Chunky Soup Curse signs secret pact with Madden Curse?

John - 8/31/2006, 2:31 PM - Curse News is currently seeking confirmation of the most dangerous alliance since the Molotov-Ribbentrop Pact made Josef Stalin and Adolf Hitler totally like BFF. Sources close to Electronic Arts are speculating that Campbell's Chunky Soup, the most dangerous liquid to human beings beside dihydrogen monoxide, has sought what is being termed a "strategic alliance" with the Madden Curse.
The Madden Curse recently attached itself to Shaun Alexander, runningback for the Seattle Seahawks, winners of the NFL's 2005 NFC minor league championship. The Chunky Soup Curse is currently eyeballing the destruction of Seahawks quarterback Matt Hasselbeck.

While a recent Zogby poll (+/- 3% MOE) showed that 88% of all American heads of household were aware of the dreaded Chunky Soup Curse, a mere 16% were aware of the Madden Curse.

The last alignment of the Chunky Curse and Madden Curse occured when Donovan McNabb risked his life by endorsing both products. McNabb and his career are still on life support. Doctors have yet to be able to remove the Chunky Soup from McNabb's system.

Scholars are speculating what the consquence of this alignment will mean.

Professor Juan Cole, of the University of Michigan, points out that Chunky did not kill McNabb. "However, McNabb had a degree from a real college. No betting what happens to a guy from a school like Alabama where they farm football players."

The CERN institute speculates that the two curses will rotate around a common center of gravity.

This bodes poorly for Seahawks fullback Mack Strong, the coolest name in professional sports. Strong has been lobbying coaches to abandon an I-formation and use a split-back formation so he won't be crushed by the collective force of the two curses.

During a speaking engagement at a public high school in King County, WA, while exhorting children that the phrase "mack strong" was not advice for improved sexual prowess, Strong appealed to all Sehawks fans to lobby coach Mike Holmgren, who looks like a cat.
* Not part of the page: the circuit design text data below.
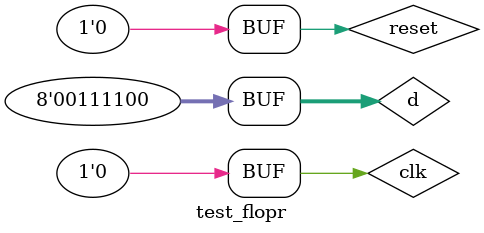
<source format=sv>
module test_flopr;
    // Parameters
    localparam WIDTH = 8;
    
    // Signals
    logic clk;
    logic reset;
    logic [WIDTH-1:0] d;
    logic [WIDTH-1:0] q_expected, q_actual;
    
    // Instantiate the flopr module
    flopr #(WIDTH) u_flopr (
        .clk(clk),
        .reset(reset),
        .d(d),
        .q(q_actual)
    );
    
    // Initialize test inputs
    initial begin
        clk = 0;
        reset = 0;
        d = 8'hA5; // Input value
        
        // Waits for a clock cycle
        #5;
        
        // Verifies that the output does not change before the positive clock edge
        if (q_actual !== 8'h00) begin
            $display("Test Failed: q_actual != 0 before rising clock edge");
        end
        
        // Changes the value of reset to 1 (active low)
        reset = 1;
        
        // Wait for a clock cycle
        #5;
        
        // Verifies that the output is reset to 0 after reset is asserted
        if (q_actual !== 8'h00) begin
            $display("Test Failed: q_actual != 0 after reset");
        end
        
        // Changes the value of reset to 0 (inactive)
        reset = 0;
        
        // Wait for a clock cycle
        #5;
        
        // Verifies that the output is still 0 after reset is deasserted
        if (q_actual !== 8'h00) begin
            $display("Test Failed: q_actual != 0 after reset deassertion");
        end
        
        // Changes the value of the input to a new value
        d = 8'h3C;
        
        // Wait for a clock cycle
        #5;
        
        // Verifies that the output is updated with the new input value
        if (q_actual !== d) begin
            $display("Test Failed: q_actual != d after input update");
        end
        
        // Change the value of the clock to 1 (rising edge)
        clk = 1;
        
        // Wait for a clock cycle
        #5;
        
        // Verifies that the output does not change on the rising clock edge
        if (q_actual !== d) begin
            $display("Test Failed: q_actual != d on rising clock edge");
        end
        
        // Change the value of the clock to 0 (falling edge)
        clk = 0;
        
        // Wait for a clock cycle
        #5;
        
        // Verifies that the output does not change on the falling clock edge
        if (q_actual !== d) begin
            $display("Test Failed: q_actual != d on falling clock edge");
        end
    end
endmodule
</source>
"Please, Lord, don't let me get covered in Chunky Soup and repetetive video game announcer banter," cried Strong.

Strong reportedly received a phone call from Kurt Warner, informing him that God cannot save him from Chunky Soup. However, God offered to spare him some of the worst of Madden's cliches, such as "Whatever babbling play is a 'give up' play... Maybe they should try something else, or sacrifice the quarterback's first-born son or something."

The Seahawks have reportedly decided to keep their players in training camp for the entire season, under a suicide watch.

Max Strong will play the entire season without shoe strings for his football cleats.